The Connection Between Gas Prices and Sales Lead Follow Up

I was pumping gas yesterday and two things came to mind:

  1. When I was a kid, gas sold for 18 cents per gallon and the 5 neighboring gas stations were competing on price.  So it made sense that gas was priced to the 10th of a cent.  18.9 cents here, 17.9 cents there.  But at $4 per gallon, why on earth are gas stations still pricing gas by the 10th of a cent?  If your car takes 15 gallons, that 9/10 of a cent comes to the same 13.5 cents that it always did.  When you filled up your tank for $5, that extra 13.5 cents might have meant something, but when it takes $75 to fill the tank, 13.5 cents means very little to anyone.
  2. There was a sticker from the local department of weights and measures certifying the accuracy of the pump for another year.  Really?  In the digital age, do we really need to pay people to certify the accuracy of something that used to be hand-calibrated?

Why do we still do these things?  Which brings me to selling – of course.

Why do salespeople still do the things they used to do, even though those things don’t work anymore.  For example, why do salespeople still sell transactionally when presenting/demoing, quoting/proposing and closing yields a 10-20% conversion ratio?  Even if they were in hiding, everyone must have heard by now that a typical B2B sale requires a customer-centric consultative approach. 

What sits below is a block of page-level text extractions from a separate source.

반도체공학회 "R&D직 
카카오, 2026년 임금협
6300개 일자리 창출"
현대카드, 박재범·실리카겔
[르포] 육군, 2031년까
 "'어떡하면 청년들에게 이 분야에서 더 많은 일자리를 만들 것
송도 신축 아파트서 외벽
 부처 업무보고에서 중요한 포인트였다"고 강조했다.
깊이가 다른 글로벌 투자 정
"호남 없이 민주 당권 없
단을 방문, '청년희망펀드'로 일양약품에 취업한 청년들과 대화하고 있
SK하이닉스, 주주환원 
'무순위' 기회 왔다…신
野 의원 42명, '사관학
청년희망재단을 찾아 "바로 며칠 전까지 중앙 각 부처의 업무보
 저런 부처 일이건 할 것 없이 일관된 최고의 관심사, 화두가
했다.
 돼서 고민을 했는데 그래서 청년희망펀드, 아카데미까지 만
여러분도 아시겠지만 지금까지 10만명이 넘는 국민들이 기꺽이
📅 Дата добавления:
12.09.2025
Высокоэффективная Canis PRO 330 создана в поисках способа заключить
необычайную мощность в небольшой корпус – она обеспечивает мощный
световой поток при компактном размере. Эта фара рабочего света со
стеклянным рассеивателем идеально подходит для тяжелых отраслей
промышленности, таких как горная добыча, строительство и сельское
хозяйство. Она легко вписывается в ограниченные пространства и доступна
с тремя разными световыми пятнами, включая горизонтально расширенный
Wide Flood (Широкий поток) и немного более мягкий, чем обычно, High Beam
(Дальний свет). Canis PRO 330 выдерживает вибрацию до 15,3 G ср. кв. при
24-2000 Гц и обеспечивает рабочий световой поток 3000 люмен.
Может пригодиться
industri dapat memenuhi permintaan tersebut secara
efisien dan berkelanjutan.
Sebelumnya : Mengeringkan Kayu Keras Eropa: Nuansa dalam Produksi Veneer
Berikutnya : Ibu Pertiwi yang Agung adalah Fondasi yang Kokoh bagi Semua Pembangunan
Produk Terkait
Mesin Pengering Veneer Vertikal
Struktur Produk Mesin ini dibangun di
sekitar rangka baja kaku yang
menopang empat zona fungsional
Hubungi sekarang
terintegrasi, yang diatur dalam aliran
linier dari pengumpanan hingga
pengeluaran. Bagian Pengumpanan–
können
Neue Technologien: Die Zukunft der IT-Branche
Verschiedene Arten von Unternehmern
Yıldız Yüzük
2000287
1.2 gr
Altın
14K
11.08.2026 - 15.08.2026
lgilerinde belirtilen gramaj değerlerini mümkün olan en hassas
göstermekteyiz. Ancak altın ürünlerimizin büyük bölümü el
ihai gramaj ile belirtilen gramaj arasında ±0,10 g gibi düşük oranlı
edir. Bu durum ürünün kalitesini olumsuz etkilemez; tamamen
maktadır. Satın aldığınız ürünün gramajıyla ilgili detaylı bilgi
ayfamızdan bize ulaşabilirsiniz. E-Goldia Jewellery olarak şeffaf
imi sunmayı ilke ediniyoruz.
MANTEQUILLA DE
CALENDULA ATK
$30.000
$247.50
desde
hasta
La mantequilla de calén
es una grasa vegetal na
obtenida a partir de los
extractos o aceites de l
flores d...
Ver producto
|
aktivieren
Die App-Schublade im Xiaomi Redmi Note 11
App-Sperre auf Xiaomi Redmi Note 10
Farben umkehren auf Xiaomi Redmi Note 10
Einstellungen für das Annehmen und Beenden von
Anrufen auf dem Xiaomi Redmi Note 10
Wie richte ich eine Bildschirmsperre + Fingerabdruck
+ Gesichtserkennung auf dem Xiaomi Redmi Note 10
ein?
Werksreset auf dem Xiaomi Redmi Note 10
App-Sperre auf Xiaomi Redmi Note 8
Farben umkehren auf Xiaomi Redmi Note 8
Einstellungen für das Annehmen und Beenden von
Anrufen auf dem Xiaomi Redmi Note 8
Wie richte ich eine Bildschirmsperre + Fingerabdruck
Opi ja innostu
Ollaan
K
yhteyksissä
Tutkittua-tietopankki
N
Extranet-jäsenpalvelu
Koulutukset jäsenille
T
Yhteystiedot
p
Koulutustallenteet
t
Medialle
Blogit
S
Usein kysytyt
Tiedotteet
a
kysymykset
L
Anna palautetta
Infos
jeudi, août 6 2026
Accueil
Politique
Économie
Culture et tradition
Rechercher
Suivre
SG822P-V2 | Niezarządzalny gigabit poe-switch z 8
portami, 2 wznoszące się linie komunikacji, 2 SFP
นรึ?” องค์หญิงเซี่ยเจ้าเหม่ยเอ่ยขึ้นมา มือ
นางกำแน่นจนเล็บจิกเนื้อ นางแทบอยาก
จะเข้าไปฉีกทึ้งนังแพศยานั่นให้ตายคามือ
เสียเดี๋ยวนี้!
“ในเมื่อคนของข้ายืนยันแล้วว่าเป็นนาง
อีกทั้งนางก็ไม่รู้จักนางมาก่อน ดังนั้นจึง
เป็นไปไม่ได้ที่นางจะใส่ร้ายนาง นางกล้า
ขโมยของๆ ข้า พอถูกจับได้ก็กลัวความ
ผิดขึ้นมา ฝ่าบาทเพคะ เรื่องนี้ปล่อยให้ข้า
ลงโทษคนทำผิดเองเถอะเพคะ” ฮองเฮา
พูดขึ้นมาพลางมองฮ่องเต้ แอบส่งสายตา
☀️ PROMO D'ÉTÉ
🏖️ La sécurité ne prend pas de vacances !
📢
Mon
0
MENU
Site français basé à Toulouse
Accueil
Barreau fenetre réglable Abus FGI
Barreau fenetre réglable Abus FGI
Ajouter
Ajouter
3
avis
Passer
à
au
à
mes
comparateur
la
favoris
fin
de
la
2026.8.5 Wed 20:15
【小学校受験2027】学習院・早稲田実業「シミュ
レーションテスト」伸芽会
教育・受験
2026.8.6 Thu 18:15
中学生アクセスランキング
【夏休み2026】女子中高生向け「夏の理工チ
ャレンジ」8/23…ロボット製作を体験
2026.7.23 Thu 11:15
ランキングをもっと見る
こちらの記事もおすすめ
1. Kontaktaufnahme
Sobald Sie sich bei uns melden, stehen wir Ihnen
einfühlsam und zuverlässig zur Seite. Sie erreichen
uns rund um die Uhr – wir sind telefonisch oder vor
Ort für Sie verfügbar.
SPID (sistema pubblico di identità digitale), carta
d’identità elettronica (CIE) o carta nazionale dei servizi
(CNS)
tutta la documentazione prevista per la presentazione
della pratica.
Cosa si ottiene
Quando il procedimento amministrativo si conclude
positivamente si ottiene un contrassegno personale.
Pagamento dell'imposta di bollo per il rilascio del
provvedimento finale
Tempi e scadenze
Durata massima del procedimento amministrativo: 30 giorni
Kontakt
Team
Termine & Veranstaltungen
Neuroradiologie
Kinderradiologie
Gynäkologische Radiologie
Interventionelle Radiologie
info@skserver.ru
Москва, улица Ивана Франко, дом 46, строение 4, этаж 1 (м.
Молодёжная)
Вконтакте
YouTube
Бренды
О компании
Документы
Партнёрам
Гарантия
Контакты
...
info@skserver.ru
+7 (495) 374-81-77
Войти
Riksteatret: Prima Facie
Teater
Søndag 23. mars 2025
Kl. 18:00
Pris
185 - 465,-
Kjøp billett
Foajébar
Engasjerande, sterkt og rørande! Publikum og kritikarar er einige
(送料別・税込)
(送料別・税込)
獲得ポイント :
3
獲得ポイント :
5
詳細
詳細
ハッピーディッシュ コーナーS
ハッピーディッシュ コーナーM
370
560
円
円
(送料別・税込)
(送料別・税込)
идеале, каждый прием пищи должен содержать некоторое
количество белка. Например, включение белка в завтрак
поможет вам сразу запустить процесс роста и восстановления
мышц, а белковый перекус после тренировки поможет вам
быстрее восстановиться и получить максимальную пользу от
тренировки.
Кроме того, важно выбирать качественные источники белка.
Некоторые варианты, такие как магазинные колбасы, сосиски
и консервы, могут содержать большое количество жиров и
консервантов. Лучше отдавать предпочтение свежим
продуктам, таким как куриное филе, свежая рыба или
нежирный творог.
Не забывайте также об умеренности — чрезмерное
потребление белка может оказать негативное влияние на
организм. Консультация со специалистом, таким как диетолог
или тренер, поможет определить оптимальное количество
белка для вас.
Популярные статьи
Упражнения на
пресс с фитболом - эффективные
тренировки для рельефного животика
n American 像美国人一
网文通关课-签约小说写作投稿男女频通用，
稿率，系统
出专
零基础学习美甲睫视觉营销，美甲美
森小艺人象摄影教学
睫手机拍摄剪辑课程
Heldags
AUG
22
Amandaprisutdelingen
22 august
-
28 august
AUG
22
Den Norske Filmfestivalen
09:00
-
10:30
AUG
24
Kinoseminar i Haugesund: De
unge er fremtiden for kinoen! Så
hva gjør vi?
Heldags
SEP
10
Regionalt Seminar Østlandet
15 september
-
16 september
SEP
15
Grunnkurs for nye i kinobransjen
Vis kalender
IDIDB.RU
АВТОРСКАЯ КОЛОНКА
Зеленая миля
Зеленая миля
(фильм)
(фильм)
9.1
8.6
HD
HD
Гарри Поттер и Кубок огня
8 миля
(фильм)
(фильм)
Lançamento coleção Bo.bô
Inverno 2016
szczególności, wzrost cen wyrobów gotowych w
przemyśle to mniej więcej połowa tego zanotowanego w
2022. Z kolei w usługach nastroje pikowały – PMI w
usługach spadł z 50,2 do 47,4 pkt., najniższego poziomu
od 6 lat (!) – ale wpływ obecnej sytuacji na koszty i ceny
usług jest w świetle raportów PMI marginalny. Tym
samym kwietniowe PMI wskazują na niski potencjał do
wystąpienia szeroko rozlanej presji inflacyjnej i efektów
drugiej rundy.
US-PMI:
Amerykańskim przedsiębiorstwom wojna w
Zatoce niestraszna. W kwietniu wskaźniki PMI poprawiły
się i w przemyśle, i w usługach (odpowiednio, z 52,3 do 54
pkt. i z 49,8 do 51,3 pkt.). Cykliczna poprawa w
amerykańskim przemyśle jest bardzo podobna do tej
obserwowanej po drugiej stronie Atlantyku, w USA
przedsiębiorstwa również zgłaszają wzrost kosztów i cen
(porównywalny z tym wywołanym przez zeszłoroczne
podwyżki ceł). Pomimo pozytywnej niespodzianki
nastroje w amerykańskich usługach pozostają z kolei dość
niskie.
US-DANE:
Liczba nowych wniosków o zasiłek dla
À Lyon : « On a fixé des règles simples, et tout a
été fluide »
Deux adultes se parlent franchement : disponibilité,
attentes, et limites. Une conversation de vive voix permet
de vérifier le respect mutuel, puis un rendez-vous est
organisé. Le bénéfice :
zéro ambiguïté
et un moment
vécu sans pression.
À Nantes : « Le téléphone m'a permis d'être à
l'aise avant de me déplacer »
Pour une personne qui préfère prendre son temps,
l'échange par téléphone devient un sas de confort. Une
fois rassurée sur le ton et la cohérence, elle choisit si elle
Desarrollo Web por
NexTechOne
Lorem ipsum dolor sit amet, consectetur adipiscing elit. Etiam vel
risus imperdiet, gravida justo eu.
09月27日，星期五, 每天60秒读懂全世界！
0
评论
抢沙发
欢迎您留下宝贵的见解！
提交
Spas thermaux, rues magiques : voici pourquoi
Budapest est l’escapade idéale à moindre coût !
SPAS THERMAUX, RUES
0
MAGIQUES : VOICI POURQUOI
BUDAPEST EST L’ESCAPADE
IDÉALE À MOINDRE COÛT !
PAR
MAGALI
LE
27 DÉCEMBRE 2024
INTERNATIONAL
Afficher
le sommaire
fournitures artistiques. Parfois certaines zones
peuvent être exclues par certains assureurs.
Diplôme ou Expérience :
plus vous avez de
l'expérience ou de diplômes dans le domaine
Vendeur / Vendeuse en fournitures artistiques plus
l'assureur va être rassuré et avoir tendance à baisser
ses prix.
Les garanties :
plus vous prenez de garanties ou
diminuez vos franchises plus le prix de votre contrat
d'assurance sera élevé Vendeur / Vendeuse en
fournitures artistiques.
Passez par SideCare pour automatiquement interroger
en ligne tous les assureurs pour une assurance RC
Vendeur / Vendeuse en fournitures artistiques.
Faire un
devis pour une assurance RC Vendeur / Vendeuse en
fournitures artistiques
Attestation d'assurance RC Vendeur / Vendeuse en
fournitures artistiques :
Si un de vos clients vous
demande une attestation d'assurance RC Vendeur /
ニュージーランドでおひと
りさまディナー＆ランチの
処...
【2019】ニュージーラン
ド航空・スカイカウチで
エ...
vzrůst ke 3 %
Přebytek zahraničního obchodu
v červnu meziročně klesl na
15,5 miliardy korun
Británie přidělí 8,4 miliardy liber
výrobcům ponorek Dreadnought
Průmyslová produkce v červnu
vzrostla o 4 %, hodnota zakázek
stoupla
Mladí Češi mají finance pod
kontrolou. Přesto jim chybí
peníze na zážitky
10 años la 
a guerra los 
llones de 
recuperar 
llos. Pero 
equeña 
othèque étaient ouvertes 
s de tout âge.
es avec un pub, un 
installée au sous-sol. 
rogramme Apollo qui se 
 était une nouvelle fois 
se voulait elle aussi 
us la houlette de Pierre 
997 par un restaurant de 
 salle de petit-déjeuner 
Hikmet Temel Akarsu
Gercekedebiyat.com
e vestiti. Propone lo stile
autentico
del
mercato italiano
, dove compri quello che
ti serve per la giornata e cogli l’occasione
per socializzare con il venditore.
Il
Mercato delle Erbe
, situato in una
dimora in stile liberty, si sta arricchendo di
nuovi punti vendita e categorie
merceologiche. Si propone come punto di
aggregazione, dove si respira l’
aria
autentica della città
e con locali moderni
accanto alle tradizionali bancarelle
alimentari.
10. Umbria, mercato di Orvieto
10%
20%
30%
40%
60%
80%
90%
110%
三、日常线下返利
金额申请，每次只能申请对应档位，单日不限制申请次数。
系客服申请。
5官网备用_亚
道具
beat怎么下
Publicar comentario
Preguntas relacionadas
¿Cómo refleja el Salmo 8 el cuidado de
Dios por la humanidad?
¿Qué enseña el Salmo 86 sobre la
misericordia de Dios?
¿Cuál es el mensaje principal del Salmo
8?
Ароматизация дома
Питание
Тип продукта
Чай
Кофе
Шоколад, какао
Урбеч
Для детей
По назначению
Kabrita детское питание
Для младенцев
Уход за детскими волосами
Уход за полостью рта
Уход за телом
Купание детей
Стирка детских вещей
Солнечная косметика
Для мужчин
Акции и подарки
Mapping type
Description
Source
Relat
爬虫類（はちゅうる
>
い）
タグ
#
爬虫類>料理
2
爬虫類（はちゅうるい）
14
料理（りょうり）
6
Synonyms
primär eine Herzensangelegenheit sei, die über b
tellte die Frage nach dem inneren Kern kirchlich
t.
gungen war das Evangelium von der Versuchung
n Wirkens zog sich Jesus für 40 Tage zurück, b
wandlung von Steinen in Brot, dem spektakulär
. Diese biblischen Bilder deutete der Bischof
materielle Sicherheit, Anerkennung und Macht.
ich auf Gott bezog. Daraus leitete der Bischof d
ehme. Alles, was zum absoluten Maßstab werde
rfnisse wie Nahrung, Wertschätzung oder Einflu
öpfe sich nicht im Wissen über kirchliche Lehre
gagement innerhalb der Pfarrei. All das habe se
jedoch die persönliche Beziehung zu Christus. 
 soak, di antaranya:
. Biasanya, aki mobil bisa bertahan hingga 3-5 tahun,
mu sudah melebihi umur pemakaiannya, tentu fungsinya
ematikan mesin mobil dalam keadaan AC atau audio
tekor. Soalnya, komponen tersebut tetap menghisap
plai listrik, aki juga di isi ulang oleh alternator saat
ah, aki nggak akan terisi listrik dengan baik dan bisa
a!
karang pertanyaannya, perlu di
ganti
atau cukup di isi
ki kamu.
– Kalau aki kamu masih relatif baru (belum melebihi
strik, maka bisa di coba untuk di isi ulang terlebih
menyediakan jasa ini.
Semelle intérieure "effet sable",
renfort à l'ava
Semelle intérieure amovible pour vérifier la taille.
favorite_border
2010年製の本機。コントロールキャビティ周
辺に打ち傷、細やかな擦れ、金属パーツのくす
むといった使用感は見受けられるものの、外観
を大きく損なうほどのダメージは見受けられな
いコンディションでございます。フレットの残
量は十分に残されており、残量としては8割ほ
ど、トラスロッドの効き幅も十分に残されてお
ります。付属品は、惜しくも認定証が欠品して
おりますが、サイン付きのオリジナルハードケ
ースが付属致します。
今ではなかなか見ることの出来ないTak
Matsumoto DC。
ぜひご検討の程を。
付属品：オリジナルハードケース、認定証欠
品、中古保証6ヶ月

Why do salespeople still rifle down lists to make cold calls?  Everyone knows that doesn’t work anymore.  As a matter of fact, yesterday I received a pretty cool infographic from Cypress North, who teamed up with Salesforce.com.  It has an endless number of metrics, the best of which is just below.  The first graphic shows the likelihood of a response from a prospect based on how quickly the salesperson follows up.

Sales Connections

Customers were 60 times more likely to convert if a salesperson follows up within an hour of the lead coming through!!!  So why do salespeople wait forever?  Never mind the first hour, what about the first 5 minutes?

This graphic shows how quickly the chance of qualifying an opportunity decreases after the first 5 minutes.

ResponseTimes

And less than 1% of companies get their salespeople to follow up in the first 5 minutes?  Why do salespeople wait so long?

It’s time for companies to simply stop everything that they have been doing for years and start from scratch.  No modifications, bandages or minor changes.  It’s time for complete redesign of sales processes, systems, methodologies, models and, yes, people.